Tuesday, June 15, 2010

A Visit to Steepletop, home of Edna St. Vincent Millay




When we read in the Albany Times Union that Edna St. Vincent Millay's home was now open to the public, we decided that we had to visit. Located in the Harvey Mountain State Forest, Millay's farmhouse home can be reached by taking a dirt road just south of the intersection of NY state routes 22 and 203 in eastern Columbia county.


Visitors approaching the shrine

Edna St. Vincent Millay, or Vincent as she liked to be called, was "a rock star of her day and very much a diva," according to Peter Bergman, director of the Millay Society. The society's many volunteers have worked hard to restore the house and grounds and provide very informative and candid tours of the house.

Vincent , after living  in Paris and Greenwich Village, bought this former blueberry farm  and an additional 400 acres in 1925 for $9000. The poet and her husband Eugen Boissevain enjoyed company and had frequent visitors from the literary world of the 1920s and 1930s.

  View of Vincent's pool, where skinny-dipping was mandatory


 Restored arbor, where Vincent's poolside bar was located

When not entertaining, Vincent insisted on a strict schedule for her writing. In warm weather, she repaired to her writer's hut and was not to be disturbed.

The writer's hut

 Interior of writer's hut

 Eugen was extremely, some would say pathologically, devoted to Vincent. He not only served her breakfast in bed- he also vacated the bedroom whenever Vincent needed to entertain lovers of either sex.

The study, where Vincent was not to be disturbed

 The tiny bedroom to which Eugen was banished when 
Vincent's lovers came to call


Vincent's poetry, which followed traditional rhyme and meter in contrast to Eliot, Pound, Auden and the other poets of her era, was popular and she made frequent tours promoting her books and giving readings. Eugen and the servants continued to wait on her until he died in 1949.  Vincent was lost without her devoted spouse and evidently her drinking and drug use, always a problem, increased.  In 1950, while climbing the narrow staircase with a glass of wine in hand, Vincent fell to her death.
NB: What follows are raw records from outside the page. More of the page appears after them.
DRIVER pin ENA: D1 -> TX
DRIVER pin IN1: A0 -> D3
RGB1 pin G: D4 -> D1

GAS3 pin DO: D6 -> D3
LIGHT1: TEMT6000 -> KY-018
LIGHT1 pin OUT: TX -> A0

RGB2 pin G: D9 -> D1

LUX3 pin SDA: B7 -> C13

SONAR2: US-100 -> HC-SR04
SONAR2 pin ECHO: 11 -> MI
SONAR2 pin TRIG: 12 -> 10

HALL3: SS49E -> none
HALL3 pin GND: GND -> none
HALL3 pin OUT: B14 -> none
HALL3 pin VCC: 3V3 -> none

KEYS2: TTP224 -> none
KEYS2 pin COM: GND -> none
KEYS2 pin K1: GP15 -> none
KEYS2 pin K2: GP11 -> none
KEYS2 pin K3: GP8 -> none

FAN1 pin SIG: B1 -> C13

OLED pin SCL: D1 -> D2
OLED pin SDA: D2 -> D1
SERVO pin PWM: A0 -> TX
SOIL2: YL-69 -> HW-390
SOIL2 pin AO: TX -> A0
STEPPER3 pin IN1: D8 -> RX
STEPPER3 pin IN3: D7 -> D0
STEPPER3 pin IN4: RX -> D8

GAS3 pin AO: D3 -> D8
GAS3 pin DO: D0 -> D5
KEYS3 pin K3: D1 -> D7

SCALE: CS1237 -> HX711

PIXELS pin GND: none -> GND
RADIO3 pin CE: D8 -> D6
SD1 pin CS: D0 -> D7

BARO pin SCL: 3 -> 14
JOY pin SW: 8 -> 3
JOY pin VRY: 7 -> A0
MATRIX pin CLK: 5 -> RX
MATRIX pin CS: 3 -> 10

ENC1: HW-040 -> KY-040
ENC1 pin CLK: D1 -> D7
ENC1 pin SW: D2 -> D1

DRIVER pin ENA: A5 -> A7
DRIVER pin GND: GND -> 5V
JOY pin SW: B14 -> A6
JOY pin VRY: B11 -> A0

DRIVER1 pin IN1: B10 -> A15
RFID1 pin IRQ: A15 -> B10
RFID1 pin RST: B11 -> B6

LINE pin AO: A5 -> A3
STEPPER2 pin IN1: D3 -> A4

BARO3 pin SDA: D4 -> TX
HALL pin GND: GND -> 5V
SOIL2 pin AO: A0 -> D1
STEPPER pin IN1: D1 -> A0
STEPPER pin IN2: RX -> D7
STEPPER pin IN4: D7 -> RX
 The fatal staircase: The rung on far right broke as Vincent grabbed 
for it before tumbling to her death

Following Vincent's death, her sister Nora Millay Ellis and her husband continued Eugen's tradition of devotion to Vincent, or in this case to her memory. They kept the house unchanged for the next quarter century. On Nora's death, Vincent's youngest sister Norma donated the property to the Millay Society, whose volunteers  set about the challenging task of restoring the house and grounds. The sisters also donated 250 acres to the adjacent Millay Colony for the Arts, a retreat for artists.

A quarter mile up the road from Steepletop can be found the Millay Poetry Trail, which leads a half mile through the forest to the graves of Vincent and Eugen.



 A few of her poems:

What lips my lips have kissed, and where, and why (Sonnet XLIII)  

What lips my lips have kissed, and where, and why, 
I have forgotten, and what arms have lain 
Under my head till morning; but the rain 
Is full of ghosts tonight, that tap and sigh 
Upon the glass and listen for reply, 
And in my heart there stirs a quiet pain 
For unremembered lads that not again 
Will turn to me at midnight with a cry. 
Thus in winter stands the lonely tree, 
Nor knows what birds have vanished one by one, 
Yet knows its boughs more silent than before: 
I cannot say what loves have come and gone, 
I only know that summer sang in me 
A little while, that in me sings no more.




Witch-Wife

She is neither pink nor pale,
        And she never will be all mine;
She learned her hands in a fairy-tale,
        And her mouth on a valentine.

She has more hair than she needs;
        In the sun `tis a woe to me!
And her voice is a string of coloured beads,
        Or steps leading into the sea.

She loves me all that she can, 
        And her ways to my ways resign; 
But she was not made for any man, 
        And she never will be all mine.


I shall forget you presently, my dear

    I SHALL forget you presently, my dear,
    So make the most of this, your little day,
    Your little month, your little half a year,
    Ere I forget, or die, or move away,
    And we are done forever; by and by
    I shall forget you, as I said, but now,
    If you entreat me with your loveliest lie
    I will protest you with my favourite vow.
    I would indeed that love were longer-lived,
    And oaths were not so brittle as they are,
    But so it is, and nature has contrived
    To struggle on without a break thus far, --
    Whether or not we find what we are seeking
    Is idle, biologically speaking.
Public tours

of Steepletop will be available Fri - Mon at 11:30, 12:30, 2:30 and 3:30. Each tour is limited to six people so call ahead: 518-392-3362. The Millay Poetry Trail is always open.

For more on Vincent's life, the best source is the 2001 biography, Savage Beauty by  Nancy Milford.